Instantly overshadowed was the Dolphins' 31-10 loss to the Bills, or even Tagovailoa's ugly three-pick game before the injury. It took doctors just six minutes to diagnose a concussion, we were told, which was roughly 5:55 longer than necessary. Tagovailoa eventually walked off the field under his own power, head coach Mike McDaniel kissing him on the forehead. He stayed in the locker room and talked to his teammates, remaining "in good spirits," McDaniel said.

"You can't help but feel for him," Josh Allen said after the game. Skylar Thompson, who will quarterback the Dolphins for as long as Tagovailoa is out, said it "makes me sick." McDaniel declined to speculate on how long that absence might be—every concussion and its recovery are different, and Tagovailoa will undergo a more in-depth examination today. That doesn't mean everyone else can't speculate, and the postgame panel, all former players, was united in their concern. Ryan Fitzpatrick said the Dolphins should immediately place Tagovailoa on injured reserve. Tony Gonzalez went further, saying, "It's time [for Tagovailoa] to move on."

It would almost have been better if it had been a spectacular hit. Two years ago, when Tagovailoa lost the back end of his season to multiple concussions, the Miami Herald interviewed leading CTE researcher Robert Cantu and asked him what a retirement scenario might look like. "If blows that do not normally produce symptoms now are producing concussion symptoms. If the intensity is considerably less and not expected to produce symptoms and are still producing symptoms, that’s the person at real risk," Cantu said. "That would be a bad situation and mean your career is over."
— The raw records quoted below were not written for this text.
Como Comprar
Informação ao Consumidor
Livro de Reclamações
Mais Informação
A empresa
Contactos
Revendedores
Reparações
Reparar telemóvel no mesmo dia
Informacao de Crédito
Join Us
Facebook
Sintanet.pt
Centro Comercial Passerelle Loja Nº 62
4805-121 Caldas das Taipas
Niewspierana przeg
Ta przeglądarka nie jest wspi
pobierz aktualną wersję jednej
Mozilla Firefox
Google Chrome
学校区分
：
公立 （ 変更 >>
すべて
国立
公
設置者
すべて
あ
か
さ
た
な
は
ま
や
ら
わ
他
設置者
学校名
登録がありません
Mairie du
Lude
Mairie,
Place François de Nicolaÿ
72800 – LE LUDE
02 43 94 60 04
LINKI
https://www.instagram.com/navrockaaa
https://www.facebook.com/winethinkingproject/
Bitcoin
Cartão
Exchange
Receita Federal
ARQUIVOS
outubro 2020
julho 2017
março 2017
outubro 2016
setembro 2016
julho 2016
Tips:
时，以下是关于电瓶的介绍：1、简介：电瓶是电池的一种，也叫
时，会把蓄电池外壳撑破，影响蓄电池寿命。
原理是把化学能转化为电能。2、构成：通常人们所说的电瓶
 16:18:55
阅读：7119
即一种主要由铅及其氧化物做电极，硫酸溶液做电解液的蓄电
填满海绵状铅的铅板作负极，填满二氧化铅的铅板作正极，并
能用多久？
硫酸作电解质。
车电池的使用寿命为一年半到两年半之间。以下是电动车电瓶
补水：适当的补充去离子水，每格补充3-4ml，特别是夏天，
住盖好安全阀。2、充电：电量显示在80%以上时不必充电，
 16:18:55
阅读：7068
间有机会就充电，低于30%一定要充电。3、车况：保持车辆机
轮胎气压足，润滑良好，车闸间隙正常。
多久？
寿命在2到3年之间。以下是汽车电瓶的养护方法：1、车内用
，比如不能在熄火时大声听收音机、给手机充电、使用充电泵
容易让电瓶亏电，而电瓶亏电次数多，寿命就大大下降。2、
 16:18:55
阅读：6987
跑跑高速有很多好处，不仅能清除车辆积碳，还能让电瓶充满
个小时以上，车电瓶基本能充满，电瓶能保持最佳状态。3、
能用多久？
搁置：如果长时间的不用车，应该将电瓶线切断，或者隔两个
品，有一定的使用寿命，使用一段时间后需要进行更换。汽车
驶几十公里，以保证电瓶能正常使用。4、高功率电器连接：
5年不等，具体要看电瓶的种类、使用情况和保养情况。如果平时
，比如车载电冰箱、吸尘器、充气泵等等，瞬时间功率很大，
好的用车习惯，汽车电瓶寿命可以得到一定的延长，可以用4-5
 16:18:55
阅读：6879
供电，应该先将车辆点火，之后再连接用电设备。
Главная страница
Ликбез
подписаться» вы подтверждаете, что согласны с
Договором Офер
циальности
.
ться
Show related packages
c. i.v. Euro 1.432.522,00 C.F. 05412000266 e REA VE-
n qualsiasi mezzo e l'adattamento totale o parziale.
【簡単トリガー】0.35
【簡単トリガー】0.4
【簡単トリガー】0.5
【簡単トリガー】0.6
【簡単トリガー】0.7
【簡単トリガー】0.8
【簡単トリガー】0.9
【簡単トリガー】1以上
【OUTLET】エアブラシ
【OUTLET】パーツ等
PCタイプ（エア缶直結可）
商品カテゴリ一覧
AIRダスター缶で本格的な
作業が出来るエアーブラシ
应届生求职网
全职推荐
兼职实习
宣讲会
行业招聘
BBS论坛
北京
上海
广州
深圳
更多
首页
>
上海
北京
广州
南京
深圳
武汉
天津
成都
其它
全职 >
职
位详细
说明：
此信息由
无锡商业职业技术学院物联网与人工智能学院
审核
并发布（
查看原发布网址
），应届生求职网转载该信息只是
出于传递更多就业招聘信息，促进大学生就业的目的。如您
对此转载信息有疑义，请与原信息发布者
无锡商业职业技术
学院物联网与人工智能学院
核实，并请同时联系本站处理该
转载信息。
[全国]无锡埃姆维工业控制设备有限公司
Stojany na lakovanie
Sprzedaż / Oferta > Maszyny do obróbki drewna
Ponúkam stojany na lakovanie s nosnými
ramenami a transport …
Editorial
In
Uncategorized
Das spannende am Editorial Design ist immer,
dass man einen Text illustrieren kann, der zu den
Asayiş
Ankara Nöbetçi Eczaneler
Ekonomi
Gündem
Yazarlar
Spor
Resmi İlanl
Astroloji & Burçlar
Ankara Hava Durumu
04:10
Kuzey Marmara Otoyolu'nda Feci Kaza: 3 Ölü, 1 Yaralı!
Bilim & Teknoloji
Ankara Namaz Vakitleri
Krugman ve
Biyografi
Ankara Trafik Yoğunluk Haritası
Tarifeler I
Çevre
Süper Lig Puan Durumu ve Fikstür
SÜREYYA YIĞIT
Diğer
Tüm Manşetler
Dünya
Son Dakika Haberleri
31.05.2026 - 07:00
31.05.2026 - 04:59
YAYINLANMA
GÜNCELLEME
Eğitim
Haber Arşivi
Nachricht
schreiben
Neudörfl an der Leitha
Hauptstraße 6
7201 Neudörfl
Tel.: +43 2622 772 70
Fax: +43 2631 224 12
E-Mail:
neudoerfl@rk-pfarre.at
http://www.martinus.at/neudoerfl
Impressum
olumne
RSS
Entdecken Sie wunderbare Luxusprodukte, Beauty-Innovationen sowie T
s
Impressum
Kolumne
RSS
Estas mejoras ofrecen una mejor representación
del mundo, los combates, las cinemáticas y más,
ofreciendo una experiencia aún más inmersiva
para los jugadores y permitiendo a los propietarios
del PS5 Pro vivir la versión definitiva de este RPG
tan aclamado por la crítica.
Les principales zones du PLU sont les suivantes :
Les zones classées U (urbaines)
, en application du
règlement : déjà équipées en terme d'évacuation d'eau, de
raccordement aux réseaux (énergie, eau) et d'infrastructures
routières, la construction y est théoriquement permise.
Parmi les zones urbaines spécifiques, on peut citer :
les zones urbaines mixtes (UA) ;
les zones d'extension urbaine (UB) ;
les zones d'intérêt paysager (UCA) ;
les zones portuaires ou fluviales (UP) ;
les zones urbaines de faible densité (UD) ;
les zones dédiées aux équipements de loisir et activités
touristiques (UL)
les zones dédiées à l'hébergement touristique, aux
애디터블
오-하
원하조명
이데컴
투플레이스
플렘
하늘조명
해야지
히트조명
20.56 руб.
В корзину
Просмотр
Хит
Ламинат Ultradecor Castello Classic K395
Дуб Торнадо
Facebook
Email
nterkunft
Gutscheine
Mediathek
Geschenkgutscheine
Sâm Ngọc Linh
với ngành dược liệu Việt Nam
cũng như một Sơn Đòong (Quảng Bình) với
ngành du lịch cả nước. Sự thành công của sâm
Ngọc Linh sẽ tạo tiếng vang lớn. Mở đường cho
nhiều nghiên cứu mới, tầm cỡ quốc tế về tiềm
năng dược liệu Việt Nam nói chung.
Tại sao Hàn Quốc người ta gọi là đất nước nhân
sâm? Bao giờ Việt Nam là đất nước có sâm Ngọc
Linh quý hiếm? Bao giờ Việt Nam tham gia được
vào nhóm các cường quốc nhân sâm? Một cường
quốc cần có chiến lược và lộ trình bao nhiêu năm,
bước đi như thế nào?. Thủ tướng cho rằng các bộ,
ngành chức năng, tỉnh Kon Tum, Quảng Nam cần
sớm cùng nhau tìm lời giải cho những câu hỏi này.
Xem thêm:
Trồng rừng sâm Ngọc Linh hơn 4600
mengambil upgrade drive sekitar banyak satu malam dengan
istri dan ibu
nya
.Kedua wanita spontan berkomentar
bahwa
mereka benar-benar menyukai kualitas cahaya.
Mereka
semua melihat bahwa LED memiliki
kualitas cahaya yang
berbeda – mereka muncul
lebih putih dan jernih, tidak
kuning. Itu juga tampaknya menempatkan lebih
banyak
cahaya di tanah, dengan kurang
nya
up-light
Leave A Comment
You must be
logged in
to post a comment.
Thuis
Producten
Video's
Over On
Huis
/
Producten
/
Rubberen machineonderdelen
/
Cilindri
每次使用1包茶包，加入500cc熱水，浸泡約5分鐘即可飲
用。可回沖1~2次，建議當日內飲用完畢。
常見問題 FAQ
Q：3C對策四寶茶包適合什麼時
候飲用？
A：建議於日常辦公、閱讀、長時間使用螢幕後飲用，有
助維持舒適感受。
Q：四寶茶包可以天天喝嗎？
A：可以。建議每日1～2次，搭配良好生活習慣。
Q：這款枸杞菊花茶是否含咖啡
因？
When I saw Tagovailoa's injury, my mind perhaps over-dramatically but immediately went to former hockey enforcer Stephen Peat, whose death at age 44 was announced earlier in the day. Peat only played 130 games in the NHL, but became immortal for one spectacular fight. By 2017 Peat, suffering from headaches and memory loss, was homeless, dealing with addiction to pain pills, and had a growing criminal record. The only thing between him and a formal CTE diagnosis was the fact that he was still alive. The NHL, after birthing too many stories like Peat's, has made strides in legislating fighting out of the league (and, more successfully, fighters). The NFL can't legislate out tackling. It can do and has done a lot to protect players at their most vulnerable, but there's no rule or penalty that can stop a quarterback from laying out to try to pick up that big first down. And if that quarterback is suffering concussions on unremarkable hits, it's hard to stop thinking about how it might end.